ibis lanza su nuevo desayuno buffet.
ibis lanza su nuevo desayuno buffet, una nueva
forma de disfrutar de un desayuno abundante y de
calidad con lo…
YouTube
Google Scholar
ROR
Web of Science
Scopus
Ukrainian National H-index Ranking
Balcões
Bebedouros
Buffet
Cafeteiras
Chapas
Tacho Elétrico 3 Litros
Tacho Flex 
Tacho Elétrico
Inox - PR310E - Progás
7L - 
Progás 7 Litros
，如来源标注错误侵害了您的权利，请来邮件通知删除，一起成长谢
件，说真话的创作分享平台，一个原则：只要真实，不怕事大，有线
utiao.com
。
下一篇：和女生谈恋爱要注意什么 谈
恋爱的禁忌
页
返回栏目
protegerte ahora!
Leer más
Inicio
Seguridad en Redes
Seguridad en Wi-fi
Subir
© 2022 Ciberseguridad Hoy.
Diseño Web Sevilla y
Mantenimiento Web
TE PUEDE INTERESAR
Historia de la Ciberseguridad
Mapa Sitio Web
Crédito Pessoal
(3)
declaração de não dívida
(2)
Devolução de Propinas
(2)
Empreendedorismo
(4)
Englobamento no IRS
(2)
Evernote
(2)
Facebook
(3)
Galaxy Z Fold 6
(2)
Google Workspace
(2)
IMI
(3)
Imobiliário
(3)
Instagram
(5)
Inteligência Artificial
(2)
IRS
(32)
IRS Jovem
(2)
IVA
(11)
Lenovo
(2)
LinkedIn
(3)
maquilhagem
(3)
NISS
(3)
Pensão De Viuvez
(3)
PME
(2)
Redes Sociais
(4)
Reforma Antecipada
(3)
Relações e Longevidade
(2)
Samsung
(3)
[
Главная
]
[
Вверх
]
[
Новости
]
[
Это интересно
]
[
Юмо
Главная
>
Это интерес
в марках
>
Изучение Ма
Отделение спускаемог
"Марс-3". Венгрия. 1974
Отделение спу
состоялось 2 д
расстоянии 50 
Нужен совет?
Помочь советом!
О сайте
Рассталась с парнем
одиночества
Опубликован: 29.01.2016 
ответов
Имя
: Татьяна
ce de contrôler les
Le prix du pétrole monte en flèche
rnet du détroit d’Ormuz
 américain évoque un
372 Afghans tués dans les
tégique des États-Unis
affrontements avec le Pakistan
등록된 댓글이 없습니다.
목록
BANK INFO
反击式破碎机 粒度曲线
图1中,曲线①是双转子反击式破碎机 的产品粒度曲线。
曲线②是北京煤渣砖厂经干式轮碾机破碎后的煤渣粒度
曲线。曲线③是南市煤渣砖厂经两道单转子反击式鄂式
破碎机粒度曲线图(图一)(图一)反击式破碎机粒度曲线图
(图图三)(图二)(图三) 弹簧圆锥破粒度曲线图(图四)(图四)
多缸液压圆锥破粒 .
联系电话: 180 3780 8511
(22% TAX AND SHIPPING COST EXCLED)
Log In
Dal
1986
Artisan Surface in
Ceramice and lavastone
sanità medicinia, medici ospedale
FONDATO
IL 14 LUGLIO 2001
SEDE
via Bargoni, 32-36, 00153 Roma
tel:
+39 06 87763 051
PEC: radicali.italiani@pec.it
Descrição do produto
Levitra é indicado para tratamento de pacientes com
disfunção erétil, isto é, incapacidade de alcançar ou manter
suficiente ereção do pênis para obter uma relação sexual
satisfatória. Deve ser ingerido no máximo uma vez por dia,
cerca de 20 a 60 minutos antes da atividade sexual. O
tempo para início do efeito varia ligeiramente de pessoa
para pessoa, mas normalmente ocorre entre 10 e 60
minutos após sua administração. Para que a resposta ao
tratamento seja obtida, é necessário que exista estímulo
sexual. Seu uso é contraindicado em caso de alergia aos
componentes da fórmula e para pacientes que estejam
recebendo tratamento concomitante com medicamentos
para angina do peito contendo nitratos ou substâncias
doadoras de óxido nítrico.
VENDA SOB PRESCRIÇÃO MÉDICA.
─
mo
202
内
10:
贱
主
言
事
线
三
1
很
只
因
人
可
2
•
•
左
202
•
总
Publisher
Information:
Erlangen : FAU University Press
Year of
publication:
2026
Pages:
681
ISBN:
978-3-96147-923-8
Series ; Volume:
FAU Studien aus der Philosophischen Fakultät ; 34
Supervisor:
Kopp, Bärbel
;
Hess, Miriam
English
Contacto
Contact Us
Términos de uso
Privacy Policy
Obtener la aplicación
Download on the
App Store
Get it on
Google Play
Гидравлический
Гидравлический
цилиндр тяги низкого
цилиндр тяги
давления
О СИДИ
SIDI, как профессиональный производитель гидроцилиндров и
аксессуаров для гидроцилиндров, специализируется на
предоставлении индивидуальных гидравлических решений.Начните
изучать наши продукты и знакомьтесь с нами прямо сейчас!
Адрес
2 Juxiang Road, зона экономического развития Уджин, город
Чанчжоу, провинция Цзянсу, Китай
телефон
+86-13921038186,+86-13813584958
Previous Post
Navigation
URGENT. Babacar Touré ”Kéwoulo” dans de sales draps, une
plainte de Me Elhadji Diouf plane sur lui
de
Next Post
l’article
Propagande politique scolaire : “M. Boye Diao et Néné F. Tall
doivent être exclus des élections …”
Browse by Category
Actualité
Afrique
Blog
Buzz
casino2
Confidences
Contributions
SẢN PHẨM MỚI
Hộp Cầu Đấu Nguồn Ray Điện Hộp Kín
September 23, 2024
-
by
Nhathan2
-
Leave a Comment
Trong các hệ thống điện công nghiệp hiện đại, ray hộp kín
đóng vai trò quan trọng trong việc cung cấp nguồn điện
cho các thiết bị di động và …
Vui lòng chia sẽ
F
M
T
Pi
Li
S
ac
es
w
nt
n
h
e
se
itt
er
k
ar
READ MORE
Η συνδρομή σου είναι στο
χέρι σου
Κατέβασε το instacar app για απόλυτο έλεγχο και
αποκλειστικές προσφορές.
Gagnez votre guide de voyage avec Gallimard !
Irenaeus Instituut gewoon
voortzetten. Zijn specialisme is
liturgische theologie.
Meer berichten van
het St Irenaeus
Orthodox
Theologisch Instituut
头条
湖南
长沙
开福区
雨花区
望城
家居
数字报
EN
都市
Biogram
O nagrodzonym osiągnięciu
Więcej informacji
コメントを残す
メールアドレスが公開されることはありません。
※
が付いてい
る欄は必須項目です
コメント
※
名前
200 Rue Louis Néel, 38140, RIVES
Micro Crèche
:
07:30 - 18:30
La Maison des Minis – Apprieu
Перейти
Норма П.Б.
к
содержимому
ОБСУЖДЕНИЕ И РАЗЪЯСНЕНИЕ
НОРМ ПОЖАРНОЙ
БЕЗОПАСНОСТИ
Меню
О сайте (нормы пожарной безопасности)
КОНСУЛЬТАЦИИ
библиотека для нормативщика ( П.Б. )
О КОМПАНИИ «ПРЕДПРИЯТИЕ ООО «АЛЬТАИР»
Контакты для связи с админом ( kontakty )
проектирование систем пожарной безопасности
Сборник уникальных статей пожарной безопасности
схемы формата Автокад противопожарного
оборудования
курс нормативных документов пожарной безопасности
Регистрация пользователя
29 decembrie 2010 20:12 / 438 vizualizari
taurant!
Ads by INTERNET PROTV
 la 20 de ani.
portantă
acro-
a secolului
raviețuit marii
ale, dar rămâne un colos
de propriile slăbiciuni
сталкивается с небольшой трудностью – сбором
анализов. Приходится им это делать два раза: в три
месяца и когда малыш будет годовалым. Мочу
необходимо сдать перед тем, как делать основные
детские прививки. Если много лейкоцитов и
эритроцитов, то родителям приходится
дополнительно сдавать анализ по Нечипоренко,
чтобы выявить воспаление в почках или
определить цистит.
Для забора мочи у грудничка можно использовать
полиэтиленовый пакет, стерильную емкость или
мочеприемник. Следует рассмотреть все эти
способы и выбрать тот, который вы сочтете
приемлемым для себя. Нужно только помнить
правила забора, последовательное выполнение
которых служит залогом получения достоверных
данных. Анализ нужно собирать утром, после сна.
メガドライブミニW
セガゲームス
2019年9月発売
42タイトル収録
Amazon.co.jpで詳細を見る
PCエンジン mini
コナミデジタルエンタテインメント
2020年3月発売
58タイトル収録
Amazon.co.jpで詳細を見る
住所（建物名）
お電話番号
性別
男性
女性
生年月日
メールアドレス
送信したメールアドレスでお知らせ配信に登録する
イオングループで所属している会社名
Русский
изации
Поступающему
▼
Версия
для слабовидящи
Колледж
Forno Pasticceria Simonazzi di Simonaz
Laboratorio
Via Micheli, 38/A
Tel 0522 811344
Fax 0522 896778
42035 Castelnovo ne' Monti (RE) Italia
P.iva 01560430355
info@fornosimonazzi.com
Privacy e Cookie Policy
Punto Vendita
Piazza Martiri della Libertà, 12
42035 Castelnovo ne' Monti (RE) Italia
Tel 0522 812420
————
What you need to do: Every line above that includes the word "dans" should be listed.

Response to this exercise:
372 Afghans tués dans les
URGENT. Babacar Touré ”Kéwoulo” dans de sales draps, une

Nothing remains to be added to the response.